Abelian Group and "Group" I am having trouble distinguishing some terms here. I got these from my book

A group is a nonempty set G together with binary operation * that satisfies the three properties
G1. Associativity
G2. Identity
G3. Inverse
If a group also satisfies Commutativity, then it is abelian, if it doesn't then it is nonabelian

Okay here is my confusion, the last statement seems to throw the term group aside. Is it basically telling me to check whether Commutativity is satisfied or not and label them abelian and nonabelian?
 A: You seem to be getting confused over two types of adjective usage.  Wikipedia highlights the difference with this example:


*

*That's an interesting idea. (attributive)

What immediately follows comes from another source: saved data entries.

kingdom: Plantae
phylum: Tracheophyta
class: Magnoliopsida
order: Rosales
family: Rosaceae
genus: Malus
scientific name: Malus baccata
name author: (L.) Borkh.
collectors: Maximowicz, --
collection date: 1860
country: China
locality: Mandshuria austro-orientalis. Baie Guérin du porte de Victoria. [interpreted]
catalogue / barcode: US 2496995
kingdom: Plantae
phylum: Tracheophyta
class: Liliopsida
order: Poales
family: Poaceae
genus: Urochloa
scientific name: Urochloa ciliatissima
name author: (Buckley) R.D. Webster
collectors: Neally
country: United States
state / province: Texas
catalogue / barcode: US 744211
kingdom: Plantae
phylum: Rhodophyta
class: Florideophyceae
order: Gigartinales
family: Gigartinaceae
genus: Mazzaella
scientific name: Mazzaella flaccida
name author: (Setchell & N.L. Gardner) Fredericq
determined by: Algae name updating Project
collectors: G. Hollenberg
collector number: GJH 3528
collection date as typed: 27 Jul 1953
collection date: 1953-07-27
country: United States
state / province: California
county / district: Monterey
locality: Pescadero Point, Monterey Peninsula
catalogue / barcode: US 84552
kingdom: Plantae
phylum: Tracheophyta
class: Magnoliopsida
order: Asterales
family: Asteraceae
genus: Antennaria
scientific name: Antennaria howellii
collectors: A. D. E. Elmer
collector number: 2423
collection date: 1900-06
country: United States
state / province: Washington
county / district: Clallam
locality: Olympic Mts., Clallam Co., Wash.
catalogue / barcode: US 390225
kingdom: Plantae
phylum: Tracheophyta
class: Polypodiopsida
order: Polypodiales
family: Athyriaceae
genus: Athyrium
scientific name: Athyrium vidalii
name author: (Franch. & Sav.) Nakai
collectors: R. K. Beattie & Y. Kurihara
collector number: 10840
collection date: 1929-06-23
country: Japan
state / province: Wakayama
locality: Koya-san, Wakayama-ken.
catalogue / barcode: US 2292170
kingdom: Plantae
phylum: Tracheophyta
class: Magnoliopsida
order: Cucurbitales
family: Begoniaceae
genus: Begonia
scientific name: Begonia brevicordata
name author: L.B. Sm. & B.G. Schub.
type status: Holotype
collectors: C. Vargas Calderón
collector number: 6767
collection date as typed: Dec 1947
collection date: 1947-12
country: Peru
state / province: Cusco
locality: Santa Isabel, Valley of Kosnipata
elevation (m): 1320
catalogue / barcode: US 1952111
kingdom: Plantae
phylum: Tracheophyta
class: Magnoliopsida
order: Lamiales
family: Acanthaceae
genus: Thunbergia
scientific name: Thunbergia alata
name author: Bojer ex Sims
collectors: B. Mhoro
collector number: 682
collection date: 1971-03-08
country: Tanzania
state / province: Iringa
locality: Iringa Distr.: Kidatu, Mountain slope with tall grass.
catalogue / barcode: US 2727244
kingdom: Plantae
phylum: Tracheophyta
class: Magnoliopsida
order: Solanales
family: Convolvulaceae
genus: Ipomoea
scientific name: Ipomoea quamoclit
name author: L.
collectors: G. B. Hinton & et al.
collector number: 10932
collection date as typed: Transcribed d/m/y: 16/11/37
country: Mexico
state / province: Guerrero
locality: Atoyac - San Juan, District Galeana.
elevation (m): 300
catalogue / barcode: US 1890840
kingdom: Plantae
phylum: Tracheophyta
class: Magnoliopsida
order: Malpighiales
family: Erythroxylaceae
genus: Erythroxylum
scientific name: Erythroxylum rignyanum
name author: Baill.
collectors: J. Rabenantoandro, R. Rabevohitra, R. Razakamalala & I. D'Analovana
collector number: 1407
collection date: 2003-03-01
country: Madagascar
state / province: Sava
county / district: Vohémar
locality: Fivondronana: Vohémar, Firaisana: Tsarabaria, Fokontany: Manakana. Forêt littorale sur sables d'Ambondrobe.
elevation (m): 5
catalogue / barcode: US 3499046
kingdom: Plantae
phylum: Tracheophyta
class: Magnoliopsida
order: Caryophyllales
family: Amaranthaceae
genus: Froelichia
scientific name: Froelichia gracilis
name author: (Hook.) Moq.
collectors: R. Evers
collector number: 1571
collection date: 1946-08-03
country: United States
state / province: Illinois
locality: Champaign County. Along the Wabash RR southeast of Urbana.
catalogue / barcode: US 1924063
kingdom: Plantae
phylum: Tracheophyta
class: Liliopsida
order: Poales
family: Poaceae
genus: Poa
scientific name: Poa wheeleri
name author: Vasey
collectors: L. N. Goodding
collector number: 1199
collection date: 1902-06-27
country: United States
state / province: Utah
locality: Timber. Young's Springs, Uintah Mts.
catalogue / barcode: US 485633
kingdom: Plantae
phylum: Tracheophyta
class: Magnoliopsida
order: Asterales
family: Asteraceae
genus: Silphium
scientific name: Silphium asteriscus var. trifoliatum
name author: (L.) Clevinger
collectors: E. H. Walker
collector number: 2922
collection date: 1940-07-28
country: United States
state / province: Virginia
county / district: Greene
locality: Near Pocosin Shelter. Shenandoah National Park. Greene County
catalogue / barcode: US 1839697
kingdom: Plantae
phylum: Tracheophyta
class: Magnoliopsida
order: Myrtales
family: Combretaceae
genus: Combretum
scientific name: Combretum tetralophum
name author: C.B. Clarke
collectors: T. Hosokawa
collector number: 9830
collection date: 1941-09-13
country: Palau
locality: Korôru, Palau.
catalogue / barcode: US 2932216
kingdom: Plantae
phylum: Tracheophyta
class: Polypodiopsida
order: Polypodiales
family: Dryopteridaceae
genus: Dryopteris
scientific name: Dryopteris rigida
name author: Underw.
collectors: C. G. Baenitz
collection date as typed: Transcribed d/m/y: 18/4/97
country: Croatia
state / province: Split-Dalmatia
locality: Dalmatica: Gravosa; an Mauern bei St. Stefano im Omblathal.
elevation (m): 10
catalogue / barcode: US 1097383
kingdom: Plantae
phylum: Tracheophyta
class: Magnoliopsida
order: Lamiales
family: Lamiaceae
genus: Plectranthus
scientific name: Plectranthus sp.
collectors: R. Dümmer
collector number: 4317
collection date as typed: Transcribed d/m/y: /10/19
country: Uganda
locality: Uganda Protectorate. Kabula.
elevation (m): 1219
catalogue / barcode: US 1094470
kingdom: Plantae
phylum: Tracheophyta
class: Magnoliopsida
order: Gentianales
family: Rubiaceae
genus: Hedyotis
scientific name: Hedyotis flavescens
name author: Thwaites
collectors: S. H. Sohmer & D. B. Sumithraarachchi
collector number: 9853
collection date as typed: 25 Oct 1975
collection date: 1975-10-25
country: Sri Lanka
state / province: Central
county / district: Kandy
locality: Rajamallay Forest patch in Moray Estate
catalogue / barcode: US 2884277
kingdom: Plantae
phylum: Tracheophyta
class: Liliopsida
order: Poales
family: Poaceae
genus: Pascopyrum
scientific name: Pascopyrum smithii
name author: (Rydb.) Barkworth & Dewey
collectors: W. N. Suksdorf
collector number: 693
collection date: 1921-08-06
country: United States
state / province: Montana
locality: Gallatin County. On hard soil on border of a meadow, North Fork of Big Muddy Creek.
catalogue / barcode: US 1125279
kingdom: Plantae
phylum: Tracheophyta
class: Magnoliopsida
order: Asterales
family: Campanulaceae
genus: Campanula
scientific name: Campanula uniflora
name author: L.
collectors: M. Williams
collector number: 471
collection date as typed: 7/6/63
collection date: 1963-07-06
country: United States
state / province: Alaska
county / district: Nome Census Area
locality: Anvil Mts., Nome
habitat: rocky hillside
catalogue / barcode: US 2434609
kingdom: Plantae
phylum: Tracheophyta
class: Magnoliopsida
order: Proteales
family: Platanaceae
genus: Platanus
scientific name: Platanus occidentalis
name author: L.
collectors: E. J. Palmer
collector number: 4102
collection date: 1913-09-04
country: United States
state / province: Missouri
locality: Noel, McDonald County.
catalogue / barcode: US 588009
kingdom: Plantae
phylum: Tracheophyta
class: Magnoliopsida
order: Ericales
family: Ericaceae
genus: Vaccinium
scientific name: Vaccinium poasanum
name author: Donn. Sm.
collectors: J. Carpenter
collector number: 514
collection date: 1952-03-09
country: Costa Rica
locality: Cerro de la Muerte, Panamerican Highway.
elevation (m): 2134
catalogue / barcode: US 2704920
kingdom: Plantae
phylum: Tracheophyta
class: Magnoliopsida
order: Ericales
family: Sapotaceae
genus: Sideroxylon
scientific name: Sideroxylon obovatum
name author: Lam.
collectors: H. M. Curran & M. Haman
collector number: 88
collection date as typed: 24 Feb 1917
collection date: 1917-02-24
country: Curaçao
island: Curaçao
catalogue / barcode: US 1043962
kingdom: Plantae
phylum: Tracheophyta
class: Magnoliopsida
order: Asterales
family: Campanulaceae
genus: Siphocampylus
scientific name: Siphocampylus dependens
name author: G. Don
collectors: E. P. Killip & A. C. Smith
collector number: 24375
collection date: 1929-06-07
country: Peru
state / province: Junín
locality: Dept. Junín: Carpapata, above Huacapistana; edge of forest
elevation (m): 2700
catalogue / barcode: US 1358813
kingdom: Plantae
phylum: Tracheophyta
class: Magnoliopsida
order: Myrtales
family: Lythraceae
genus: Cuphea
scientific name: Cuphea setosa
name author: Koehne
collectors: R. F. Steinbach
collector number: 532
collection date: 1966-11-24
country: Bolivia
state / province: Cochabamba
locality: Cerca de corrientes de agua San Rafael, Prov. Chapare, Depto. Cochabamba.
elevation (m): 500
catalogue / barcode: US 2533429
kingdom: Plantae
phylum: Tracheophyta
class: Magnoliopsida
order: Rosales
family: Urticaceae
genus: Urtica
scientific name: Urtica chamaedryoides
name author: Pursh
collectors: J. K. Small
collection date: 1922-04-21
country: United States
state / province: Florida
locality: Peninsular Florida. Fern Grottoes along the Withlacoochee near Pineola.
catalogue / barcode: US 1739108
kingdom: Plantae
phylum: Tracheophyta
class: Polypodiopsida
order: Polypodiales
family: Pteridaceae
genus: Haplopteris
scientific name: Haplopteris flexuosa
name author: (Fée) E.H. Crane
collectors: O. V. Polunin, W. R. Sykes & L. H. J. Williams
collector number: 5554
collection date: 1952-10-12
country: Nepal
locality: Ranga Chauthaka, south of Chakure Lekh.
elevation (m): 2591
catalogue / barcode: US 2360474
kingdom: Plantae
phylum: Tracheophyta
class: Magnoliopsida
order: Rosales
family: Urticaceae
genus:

*That idea is interesting. (predicative)


So, it's legitimate to say e.g.:


*

*$\mathbb{Z}_n$ is an abelian group.

*$\mathbb{Z}_n$ is abelian.


And they have the same meaning.
A: Abelianness (commutativity) is a property a group can have. If G is a group and * also is commutative, then G "is abelian". We can call G an "abelian group" or just say "G is abelian". The same goes for nonabelian.
A: The adjective abelian typically only applies to groups. If a ring satisfies the commutativity condition, then we call the ring commutative (or noncommutative if it doesn't) rather than abelian or nonabelian. So if you see a structure described simply as abelian, it's probably understood to be a group. With regards to your specific question, when referring to a group $G$ satisfying the commutativity property, calling $G$ abelian or calling $G$ an abelian group are both acceptable.
A: A group $\{G,*\}$ satisfies the following conditions:


*

*$a*b\in G, \forall a,b\in G$

*$(a*b)*c=a*(b*c), \forall a,b,c\in G$

*$\exists! e\in G:e*a=a*e=a,\forall a\in G$

*$\exists! a^{-1}:a a^{-1}=a^{-1}a=e, \forall a\in G$
An abelian group is just a specific type of group which also satisfies
$$a*b=b*a,\ \ \forall a,b\in G$$
If it does not meet this condition it is non-abelian. 
A useful analogy might be to consider the natural numbers. A number is prime if it has no positive divisors other than 1 and itself. If it does not meet this condition it is non-prime (also known as composite). Similarly, a group is abelian if all its elements commute, otherwise it is non-abelian.
A: Not every group is commutative. For instance, check the group of $2\times 2$ matrices under multiplication with determinant does not equal to zero. This group in not abelian (commutative) group since $AB \neq BA$ in general.